A separate prism into where we are cyclically is the Fed’s Industrial Production report. More specifically, the measures for the “gross value of products” translate industrial output into usable guides for specific capital expenditures. One thing that jumped off the page was the weakness in the six months ended January for autos and business equipment – they’ve fallen at annualized rates of -4.6% and -4.2%, respectively.

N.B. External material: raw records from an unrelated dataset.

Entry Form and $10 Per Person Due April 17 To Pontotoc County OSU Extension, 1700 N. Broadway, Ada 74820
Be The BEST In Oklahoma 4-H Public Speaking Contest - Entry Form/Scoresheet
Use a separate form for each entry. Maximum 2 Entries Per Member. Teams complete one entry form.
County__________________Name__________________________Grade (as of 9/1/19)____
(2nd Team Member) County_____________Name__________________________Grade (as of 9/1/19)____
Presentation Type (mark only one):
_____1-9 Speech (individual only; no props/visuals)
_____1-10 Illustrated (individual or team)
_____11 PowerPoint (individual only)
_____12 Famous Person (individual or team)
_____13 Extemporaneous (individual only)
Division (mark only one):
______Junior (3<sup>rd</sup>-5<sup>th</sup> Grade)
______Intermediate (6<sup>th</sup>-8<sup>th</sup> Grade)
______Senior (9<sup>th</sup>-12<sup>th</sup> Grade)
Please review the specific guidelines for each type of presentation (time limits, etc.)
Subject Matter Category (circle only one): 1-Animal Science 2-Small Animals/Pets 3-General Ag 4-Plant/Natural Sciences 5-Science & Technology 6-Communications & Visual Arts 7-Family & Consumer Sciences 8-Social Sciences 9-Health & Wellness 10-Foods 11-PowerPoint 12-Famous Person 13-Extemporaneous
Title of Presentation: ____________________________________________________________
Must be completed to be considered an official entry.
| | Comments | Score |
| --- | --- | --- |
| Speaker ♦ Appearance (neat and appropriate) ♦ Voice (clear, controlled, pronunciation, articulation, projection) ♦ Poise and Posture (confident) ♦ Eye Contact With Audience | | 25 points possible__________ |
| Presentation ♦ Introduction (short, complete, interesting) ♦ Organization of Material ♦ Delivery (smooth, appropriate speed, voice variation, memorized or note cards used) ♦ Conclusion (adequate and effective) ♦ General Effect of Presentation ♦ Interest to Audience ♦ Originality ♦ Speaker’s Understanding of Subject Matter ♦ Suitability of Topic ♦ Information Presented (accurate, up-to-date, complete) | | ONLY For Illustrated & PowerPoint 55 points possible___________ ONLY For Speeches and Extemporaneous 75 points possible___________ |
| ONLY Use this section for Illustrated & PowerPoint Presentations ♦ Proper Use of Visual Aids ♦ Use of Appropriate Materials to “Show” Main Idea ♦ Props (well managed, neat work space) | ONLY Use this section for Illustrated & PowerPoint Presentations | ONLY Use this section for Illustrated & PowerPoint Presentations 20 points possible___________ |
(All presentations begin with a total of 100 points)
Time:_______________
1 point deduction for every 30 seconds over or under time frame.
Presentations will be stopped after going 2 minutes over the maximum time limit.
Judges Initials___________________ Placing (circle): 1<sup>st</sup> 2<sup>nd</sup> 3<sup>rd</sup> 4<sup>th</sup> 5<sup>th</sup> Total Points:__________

Note the contrast with defense products, which are, all things geopolitically concerned, up 11.9% annualized. We’d be remiss to exclude the stumble to a 2.6% pace for construction supplies reflecting upstream challenges for downstream activities in housing and commercial construction activities.

Sticking with the motor vehicle complex, at -6.7 in January, S&P Global’s global auto sector purchasing managers’ index flashed excess supply in its New Orders-Finished Goods Inventories spread. The pandemic lows are the sole comparable given the limited history of the data. We’ve high conviction that today’s imbalance was equally problematic during the Great Recession. One would expect an echo in key auto producers of the U.S. and Canada, where activity peaked last July. We expect validation once data are reported for the remainder of 2024’s first quarter. The lagged downturn in U.S. autos has been a hallmark of the post-pandemic era as vehicles awaited semiconductors even as the rest of the manufacturing complex fell into recession. Given how tightly lenders are clamping down as layoffs rise, the risk is a sales shock that incorporates the dreaded element of payback.

Looping in Canada’s consumer price index (CPI) seems like a non-sequitur until you consider layoffs specific to the auto sector in both countries. Through January, the CPIs for air transportation, car rental and traveler accommodation all declined by more than -20% on a six-month annualized basis. The closest precedent is 2020; back then it was a manmade shutdown. While Street bonus season has bought a reprieve in U.S. travel, Canada’s deflationary impulses should raise other travel and tourism indicators higher on the watch list south of its border. Yes, the indicators are amassing refuting the staying power of last week’s inflation reports.